Pose d’un garrot tourniquet en pré-hospitalier : technique et suivi - Medscape - 9 janv 2017. Dr Dominique Savary

Dans les années 2000, le garrot tourniquet a été mis de côté dans les formations grand public, il ne fallait plus poser de garrot, notamment dans la formation PCS1 (prévention secours civique) alors que dans le même temps, la médecine militaire a promus ce dispositif, ce qui lui a permis de combattre un certain nombre de morts évitables sur terrain de combat.

Plus récemment, suite aux attentats de Paris, nous avons vu apparaitre des recommandations pour mettre en place des kits « damage control » qui incluaient ce dispositif.

Pour autant, le garrot a aussi sa place dans la gestion quotidienne de la médecine pré-hospitalière, c’est ce que nous rappelle Michelle Scerbo dans un article de décembre 2016 de Prehospital Emergeny Care [1]

De nombreux bancs d’essai ont été réalisés avec les multiples garrots présents sur le marché, en particulier par l’armée américaine.

Au final, deux types de garrot sont aujourd’hui reconnus : le garrot tourniquet et le garrot pneumatique utilisé au bloc opératoire en chirurgie orthopédique principalement.

Le garrot a pour principe d’interrompre la circulation sanguine en aval de son lieu d’implantation afin de stopper un saignement. Il doit donc exercer une pression suffisante sur la peau pour se transmettre aux structures sous-jacente et occlure la circulation artérielle.

Selon la formule de Graham, la pression artérielle d’occlusion (PAO) d’un membre dépend à la fois du diamètre du membre, de la largeur du garrot utilisé, de la pression artérielle systolique et diastolique.
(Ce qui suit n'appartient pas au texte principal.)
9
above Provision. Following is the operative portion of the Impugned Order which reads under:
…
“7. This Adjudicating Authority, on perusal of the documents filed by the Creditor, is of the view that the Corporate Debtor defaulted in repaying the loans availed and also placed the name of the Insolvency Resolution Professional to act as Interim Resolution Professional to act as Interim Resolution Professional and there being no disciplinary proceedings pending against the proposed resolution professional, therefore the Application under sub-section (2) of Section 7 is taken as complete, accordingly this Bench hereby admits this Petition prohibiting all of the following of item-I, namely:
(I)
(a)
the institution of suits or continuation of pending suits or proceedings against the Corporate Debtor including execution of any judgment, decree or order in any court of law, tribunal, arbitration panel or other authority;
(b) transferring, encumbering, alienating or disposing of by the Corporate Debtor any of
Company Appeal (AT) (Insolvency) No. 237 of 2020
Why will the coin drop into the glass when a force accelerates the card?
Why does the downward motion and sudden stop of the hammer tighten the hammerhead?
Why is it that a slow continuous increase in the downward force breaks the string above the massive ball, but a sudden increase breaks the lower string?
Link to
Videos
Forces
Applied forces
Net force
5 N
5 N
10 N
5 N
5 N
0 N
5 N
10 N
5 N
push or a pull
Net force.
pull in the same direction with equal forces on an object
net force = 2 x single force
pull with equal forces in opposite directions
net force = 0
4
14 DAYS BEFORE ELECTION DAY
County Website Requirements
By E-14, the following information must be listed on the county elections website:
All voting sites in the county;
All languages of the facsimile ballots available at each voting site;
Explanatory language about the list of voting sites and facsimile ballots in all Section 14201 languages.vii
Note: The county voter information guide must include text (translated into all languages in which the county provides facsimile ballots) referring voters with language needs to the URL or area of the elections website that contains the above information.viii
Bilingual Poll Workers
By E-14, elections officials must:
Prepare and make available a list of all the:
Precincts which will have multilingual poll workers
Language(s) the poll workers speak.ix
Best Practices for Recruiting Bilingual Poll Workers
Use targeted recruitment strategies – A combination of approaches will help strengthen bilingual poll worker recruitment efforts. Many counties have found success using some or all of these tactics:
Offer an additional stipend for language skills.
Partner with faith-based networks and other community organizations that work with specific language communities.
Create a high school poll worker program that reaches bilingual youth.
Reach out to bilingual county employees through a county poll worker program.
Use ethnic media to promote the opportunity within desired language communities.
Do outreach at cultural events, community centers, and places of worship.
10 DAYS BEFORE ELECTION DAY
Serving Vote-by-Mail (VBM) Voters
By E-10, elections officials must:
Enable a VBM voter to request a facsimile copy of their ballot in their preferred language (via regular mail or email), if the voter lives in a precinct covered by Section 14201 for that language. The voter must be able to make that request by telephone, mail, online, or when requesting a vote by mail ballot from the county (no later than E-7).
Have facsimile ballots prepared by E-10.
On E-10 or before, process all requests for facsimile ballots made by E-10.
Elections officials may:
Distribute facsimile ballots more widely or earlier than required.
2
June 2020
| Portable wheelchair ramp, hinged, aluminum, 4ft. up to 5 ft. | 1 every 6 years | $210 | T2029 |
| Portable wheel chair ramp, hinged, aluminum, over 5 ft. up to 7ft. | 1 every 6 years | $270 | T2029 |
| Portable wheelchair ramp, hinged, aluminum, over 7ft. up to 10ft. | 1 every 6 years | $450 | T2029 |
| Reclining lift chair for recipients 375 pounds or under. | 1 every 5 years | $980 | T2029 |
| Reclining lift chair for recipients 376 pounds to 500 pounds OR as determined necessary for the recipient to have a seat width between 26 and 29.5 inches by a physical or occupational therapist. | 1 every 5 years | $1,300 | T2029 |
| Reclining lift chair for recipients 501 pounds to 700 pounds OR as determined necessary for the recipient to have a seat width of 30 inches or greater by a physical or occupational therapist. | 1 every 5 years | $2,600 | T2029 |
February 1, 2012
Cette PAO dépend également de la nature des tissus sous-jacents, donc de la présence d’un ou de deux os au niveau du membre concerné.

La pression d’occlusion artérielle (Po) dépend de la circonférence de la cuisse (C), de la largeur du garrot (L), de la pression artérielle systolique (PAS) et diastolique (PAD) : Formule de Graham

Po = (PAS - PAD) x C divisé par L x 3, + PAD = [(PAS - PAD) x 2,5] + PAD

extrait de l’article compil utile

Ces recommandations proposent donc de poser le garrot à la racine des membres mais ce dogme a toutefois fois été discuté, en particulier dans un article du colonel Jean François Kragh, un auteur qui a beaucoup travaillé sur les garrots, et qui présente dans sa publication 428 garrots posés au cours de la guerre en Irak. On voit qu’il y a une efficacité certaine du garrot posé sur l’avant-bras ou sur la jambe.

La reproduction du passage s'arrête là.